The Minimum Film Forming Temperature (MFFT) of the coating composition should preferably be in the range of 0 ℃ to 30 ℃. For example, the MFFT of the coating composition may be in the range of 0 ℃ to 25 ℃, such as in the range of 0 ℃ to 20 ℃. The MFFT may be determined, for example, by a method according to ISO 2115.

The dry hardening time of the coating composition is typically achieved in the range of 15 to 180 minutes, such as in the range of 30 to 120 minutes, such as 30 to 90 minutes, such as 40 to 60 minutes, as measured according to ISO 9117-4 at 23 ℃ and 50% humidity.

The coatings obtained from the claimed coating compositions typically show an elongation at break in the range of about 50% to about 250%. Preferably, the elongation at break is at least 100%, such as at least 120% or 140% or 160%, preferably at least 180%. The tensile strength at break of the coating is typically in the range of about 5MPa to about 30MPa, preferably at least 10MPa.

Main composition

The main composition according to the invention comprises an aqueous dispersion of one or more aliphatic polyurethanes, such as an aqueous dispersion of one or more aliphatic polyurethanes based on polyester diols; and/or an aqueous dispersion of one or more aliphatic polyurethanes based on polycarbonate diols.

The fraction of the one or more aqueous polyurethane dispersions may vary based on the total weight of the primary composition and depends, for example, on the level of solids content in the dispersion.

The aqueous polyurethane dispersion is typically present in the primary composition in an amount of between 30-70wt%, based on the total weight of the primary composition. For example, the polyurethane dispersion may advantageously be present in an amount of 40 to 70wt%, preferably about 50 to 70wt%, such as about 55 to 65wt% of the primary composition.

----

Your assignment
Answer these questions from the coating composition excerpt:
(a) Which standard may be used to determine the Minimum Film Forming Temperature?
(b) What is the typical range of the tensile strength at break of the coating?
(c) In what amount is the aqueous polyurethane dispersion typically present in the primary composition?
The material that comes after this passage is not required.

----

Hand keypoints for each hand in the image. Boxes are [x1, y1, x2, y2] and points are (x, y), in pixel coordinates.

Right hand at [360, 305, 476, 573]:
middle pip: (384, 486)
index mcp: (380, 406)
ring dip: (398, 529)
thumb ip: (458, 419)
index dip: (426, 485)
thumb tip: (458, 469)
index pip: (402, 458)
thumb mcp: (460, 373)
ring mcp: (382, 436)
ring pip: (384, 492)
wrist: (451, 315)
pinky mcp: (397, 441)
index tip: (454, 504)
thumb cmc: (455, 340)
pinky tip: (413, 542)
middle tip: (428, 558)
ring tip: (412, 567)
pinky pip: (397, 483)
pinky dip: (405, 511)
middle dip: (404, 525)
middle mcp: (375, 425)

----

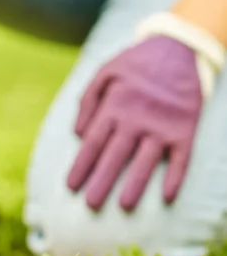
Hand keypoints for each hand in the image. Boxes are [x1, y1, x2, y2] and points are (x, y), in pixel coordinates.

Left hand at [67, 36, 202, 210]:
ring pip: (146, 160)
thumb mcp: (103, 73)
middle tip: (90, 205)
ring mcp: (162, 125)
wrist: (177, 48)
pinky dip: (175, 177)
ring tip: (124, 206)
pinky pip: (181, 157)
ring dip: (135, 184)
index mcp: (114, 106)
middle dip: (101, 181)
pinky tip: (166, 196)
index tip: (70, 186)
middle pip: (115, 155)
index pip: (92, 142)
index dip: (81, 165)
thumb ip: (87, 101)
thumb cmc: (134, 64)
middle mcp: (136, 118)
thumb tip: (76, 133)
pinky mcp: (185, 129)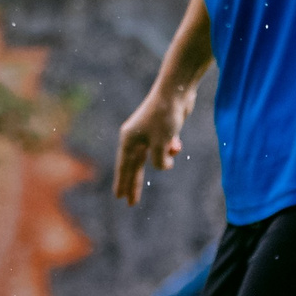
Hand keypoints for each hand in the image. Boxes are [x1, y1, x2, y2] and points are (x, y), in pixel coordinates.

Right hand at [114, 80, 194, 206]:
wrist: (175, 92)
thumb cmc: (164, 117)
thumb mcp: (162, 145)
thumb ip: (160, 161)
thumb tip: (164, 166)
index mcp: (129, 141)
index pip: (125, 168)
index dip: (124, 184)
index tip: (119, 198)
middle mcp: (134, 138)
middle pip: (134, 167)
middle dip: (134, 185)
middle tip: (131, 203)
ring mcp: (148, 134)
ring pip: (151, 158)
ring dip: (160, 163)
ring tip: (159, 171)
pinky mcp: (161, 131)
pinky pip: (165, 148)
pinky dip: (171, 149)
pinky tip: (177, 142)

----

Result
(a) ISO 2115.
(b) About 5 MPa to about 30 MPa.
(c) Between 30 and 70 wt%, based on the total weight of the primary composition.